A run of records:
>> Start

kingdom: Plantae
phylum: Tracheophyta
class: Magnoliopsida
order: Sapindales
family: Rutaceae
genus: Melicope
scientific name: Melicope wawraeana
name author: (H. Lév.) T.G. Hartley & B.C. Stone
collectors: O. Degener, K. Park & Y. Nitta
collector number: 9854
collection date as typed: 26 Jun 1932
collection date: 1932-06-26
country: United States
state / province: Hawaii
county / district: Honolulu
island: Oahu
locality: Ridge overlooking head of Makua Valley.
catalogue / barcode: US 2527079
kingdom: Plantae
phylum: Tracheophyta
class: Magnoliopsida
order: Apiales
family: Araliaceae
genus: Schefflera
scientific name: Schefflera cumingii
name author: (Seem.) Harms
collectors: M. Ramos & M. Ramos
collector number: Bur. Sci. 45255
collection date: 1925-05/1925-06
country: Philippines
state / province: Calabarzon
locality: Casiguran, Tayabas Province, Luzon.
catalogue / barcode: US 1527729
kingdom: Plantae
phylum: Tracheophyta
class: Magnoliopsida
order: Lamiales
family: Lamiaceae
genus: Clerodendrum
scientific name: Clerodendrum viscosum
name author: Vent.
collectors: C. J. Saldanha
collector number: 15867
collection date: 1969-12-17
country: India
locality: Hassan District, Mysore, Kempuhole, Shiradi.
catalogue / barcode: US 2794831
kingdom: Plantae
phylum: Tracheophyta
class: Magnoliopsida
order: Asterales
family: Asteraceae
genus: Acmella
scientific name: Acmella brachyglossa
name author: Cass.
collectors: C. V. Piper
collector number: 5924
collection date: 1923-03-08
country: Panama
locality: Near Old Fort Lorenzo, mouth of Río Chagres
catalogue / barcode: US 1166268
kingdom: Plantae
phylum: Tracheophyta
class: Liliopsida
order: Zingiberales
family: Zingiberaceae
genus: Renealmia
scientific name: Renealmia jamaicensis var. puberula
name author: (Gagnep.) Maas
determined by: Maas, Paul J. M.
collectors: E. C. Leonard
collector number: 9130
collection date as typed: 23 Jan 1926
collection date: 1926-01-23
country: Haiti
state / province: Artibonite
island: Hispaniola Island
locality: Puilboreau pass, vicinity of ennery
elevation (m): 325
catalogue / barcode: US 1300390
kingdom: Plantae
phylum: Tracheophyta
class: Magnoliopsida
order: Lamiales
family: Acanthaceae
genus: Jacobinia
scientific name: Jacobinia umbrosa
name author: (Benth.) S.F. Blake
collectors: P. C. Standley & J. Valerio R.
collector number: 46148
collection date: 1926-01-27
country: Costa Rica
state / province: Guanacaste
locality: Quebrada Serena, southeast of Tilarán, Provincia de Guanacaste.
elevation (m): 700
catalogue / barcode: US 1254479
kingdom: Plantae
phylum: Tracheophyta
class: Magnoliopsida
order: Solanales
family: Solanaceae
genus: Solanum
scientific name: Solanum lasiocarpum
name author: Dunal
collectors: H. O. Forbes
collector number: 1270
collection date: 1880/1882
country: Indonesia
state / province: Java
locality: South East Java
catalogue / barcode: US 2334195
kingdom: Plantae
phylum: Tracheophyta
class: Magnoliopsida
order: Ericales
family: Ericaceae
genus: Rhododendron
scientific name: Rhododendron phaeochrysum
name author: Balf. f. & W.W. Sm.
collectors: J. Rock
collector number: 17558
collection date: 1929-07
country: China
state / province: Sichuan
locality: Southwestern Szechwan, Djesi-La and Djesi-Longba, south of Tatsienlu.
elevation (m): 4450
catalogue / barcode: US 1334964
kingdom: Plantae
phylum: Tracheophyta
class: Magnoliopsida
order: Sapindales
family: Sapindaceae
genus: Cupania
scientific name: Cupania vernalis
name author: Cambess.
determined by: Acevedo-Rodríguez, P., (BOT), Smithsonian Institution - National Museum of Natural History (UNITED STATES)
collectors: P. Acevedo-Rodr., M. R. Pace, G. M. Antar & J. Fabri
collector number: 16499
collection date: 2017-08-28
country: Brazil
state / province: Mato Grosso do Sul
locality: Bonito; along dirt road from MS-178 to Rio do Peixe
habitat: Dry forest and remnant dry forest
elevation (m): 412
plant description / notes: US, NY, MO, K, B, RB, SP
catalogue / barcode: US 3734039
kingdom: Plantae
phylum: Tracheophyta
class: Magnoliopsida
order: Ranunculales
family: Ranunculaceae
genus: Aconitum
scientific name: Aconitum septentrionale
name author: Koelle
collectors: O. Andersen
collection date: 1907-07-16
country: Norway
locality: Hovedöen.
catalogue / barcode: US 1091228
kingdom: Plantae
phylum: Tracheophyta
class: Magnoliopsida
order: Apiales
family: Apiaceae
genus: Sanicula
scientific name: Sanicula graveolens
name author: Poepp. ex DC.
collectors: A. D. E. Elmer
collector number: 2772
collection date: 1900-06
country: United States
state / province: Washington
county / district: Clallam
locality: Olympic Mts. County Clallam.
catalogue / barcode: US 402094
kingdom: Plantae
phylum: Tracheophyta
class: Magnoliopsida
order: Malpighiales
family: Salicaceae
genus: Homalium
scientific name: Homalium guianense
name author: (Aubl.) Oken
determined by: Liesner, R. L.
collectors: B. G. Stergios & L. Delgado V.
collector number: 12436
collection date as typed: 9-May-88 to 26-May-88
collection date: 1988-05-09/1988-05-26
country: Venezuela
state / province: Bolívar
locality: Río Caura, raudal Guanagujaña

>> End

Directive
Rewrite all of the items above, changing every "locality" to "site" and leaving everything else unchanged.

Worked solution
kingdom: Plantae
phylum: Tracheophyta
class: Magnoliopsida
order: Sapindales
family: Rutaceae
genus: Melicope
scientific name: Melicope wawraeana
name author: (H. Lév.) T.G. Hartley & B.C. Stone
collectors: O. Degener, K. Park & Y. Nitta
collector number: 9854
collection date as typed: 26 Jun 1932
collection date: 1932-06-26
country: United States
state / province: Hawaii
county / district: Honolulu
island: Oahu
site: Ridge overlooking head of Makua Valley.
catalogue / barcode: US 2527079
kingdom: Plantae
phylum: Tracheophyta
class: Magnoliopsida
order: Apiales
family: Araliaceae
genus: Schefflera
scientific name: Schefflera cumingii
name author: (Seem.) Harms
collectors: M. Ramos & M. Ramos
collector number: Bur. Sci. 45255
collection date: 1925-05/1925-06
country: Philippines
state / province: Calabarzon
site: Casiguran, Tayabas Province, Luzon.
catalogue / barcode: US 1527729
kingdom: Plantae
phylum: Tracheophyta
class: Magnoliopsida
order: Lamiales
family: Lamiaceae
genus: Clerodendrum
scientific name: Clerodendrum viscosum
name author: Vent.
collectors: C. J. Saldanha
collector number: 15867
collection date: 1969-12-17
country: India
site: Hassan District, Mysore, Kempuhole, Shiradi.
catalogue / barcode: US 2794831
kingdom: Plantae
phylum: Tracheophyta
class: Magnoliopsida
order: Asterales
family: Asteraceae
genus: Acmella
scientific name: Acmella brachyglossa
name author: Cass.
collectors: C. V. Piper
collector number: 5924
collection date: 1923-03-08
country: Panama
site: Near Old Fort Lorenzo, mouth of Río Chagres
catalogue / barcode: US 1166268
kingdom: Plantae
phylum: Tracheophyta
class: Liliopsida
order: Zingiberales
family: Zingiberaceae
genus: Renealmia
scientific name: Renealmia jamaicensis var. puberula
name author: (Gagnep.) Maas
determined by: Maas, Paul J. M.
collectors: E. C. Leonard
collector number: 9130
collection date as typed: 23 Jan 1926
collection date: 1926-01-23
country: Haiti
state / province: Artibonite
island: Hispaniola Island
site: Puilboreau pass, vicinity of ennery
elevation (m): 325
catalogue / barcode: US 1300390
kingdom: Plantae
phylum: Tracheophyta
class: Magnoliopsida
order: Lamiales
family: Acanthaceae
genus: Jacobinia
scientific name: Jacobinia umbrosa
name author: (Benth.) S.F. Blake
collectors: P. C. Standley & J. Valerio R.
collector number: 46148
collection date: 1926-01-27
country: Costa Rica
state / province: Guanacaste
site: Quebrada Serena, southeast of Tilarán, Provincia de Guanacaste.
elevation (m): 700
catalogue / barcode: US 1254479
kingdom: Plantae
phylum: Tracheophyta
class: Magnoliopsida
order: Solanales
family: Solanaceae
genus: Solanum
scientific name: Solanum lasiocarpum
name author: Dunal
collectors: H. O. Forbes
collector number: 1270
collection date: 1880/1882
country: Indonesia
state / province: Java
site: South East Java
catalogue / barcode: US 2334195
kingdom: Plantae
phylum: Tracheophyta
class: Magnoliopsida
order: Ericales
family: Ericaceae
genus: Rhododendron
scientific name: Rhododendron phaeochrysum
name author: Balf. f. & W.W. Sm.
collectors: J. Rock
collector number: 17558
collection date: 1929-07
country: China
state / province: Sichuan
site: Southwestern Szechwan, Djesi-La and Djesi-Longba, south of Tatsienlu.
elevation (m): 4450
catalogue / barcode: US 1334964
kingdom: Plantae
phylum: Tracheophyta
class: Magnoliopsida
order: Sapindales
family: Sapindaceae
genus: Cupania
scientific name: Cupania vernalis
name author: Cambess.
determined by: Acevedo-Rodríguez, P., (BOT), Smithsonian Institution - National Museum of Natural History (UNITED STATES)
collectors: P. Acevedo-Rodr., M. R. Pace, G. M. Antar & J. Fabri
collector number: 16499
collection date: 2017-08-28
country: Brazil
state / province: Mato Grosso do Sul
site: Bonito; along dirt road from MS-178 to Rio do Peixe
habitat: Dry forest and remnant dry forest
elevation (m): 412
plant description / notes: US, NY, MO, K, B, RB, SP
catalogue / barcode: US 3734039
kingdom: Plantae
phylum: Tracheophyta
class: Magnoliopsida
order: Ranunculales
family: Ranunculaceae
genus: Aconitum
scientific name: Aconitum septentrionale
name author: Koelle
collectors: O. Andersen
collection date: 1907-07-16
country: Norway
site: Hovedöen.
catalogue / barcode: US 1091228
kingdom: Plantae
phylum: Tracheophyta
class: Magnoliopsida
order: Apiales
family: Apiaceae
genus: Sanicula
scientific name: Sanicula graveolens
name author: Poepp. ex DC.
collectors: A. D. E. Elmer
collector number: 2772
collection date: 1900-06
country: United States
state / province: Washington
county / district: Clallam
site: Olympic Mts. County Clallam.
catalogue / barcode: US 402094
kingdom: Plantae
phylum: Tracheophyta
class: Magnoliopsida
order: Malpighiales
family: Salicaceae
genus: Homalium
scientific name: Homalium guianense
name author: (Aubl.) Oken
determined by: Liesner, R. L.
collectors: B. G. Stergios & L. Delgado V.
collector number: 12436
collection date as typed: 9-May-88 to 26-May-88
collection date: 1988-05-09/1988-05-26
country: Venezuela
state / province: Bolívar
site: Río Caura, raudal Guanagujaña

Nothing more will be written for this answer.